### Saved entries
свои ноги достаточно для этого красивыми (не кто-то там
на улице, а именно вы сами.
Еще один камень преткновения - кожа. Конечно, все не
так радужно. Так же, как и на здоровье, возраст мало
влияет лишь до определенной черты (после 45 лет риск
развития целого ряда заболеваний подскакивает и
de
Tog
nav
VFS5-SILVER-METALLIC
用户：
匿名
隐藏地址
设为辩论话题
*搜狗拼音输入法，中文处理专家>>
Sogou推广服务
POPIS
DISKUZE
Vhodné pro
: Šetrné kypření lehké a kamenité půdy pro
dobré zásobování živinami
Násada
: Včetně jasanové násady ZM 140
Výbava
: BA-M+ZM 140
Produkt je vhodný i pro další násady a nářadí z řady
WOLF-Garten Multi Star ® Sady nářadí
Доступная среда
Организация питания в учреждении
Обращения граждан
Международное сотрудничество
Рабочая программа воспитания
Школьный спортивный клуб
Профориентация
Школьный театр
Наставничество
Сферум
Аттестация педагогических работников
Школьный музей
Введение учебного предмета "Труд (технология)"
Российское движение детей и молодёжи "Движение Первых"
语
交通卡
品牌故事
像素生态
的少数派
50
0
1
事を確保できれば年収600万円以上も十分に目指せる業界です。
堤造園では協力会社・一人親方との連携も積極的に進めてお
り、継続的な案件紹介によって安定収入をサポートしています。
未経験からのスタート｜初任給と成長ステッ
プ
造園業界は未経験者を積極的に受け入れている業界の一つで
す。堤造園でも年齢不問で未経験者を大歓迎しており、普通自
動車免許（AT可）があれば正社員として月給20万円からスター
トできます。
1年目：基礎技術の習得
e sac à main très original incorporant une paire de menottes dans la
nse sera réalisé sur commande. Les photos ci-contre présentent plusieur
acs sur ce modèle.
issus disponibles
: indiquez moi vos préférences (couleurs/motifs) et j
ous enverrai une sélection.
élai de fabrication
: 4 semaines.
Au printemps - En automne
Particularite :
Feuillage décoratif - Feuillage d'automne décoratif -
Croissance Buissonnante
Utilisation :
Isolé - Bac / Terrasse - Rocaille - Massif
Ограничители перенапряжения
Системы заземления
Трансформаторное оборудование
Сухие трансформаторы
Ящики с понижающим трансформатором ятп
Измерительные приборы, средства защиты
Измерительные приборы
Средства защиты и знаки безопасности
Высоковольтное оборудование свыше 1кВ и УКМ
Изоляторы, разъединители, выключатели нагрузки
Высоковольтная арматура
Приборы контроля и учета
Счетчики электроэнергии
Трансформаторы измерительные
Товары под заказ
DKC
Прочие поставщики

### ABOUT THIS EXERCISE
Wherever the string "nářadí" appears in a line of the records above, copy that line.

### TASK SOLUTION
Produkt je vhodný i pro další násady a nářadí z řady
WOLF-Garten Multi Star ® Sady nářadí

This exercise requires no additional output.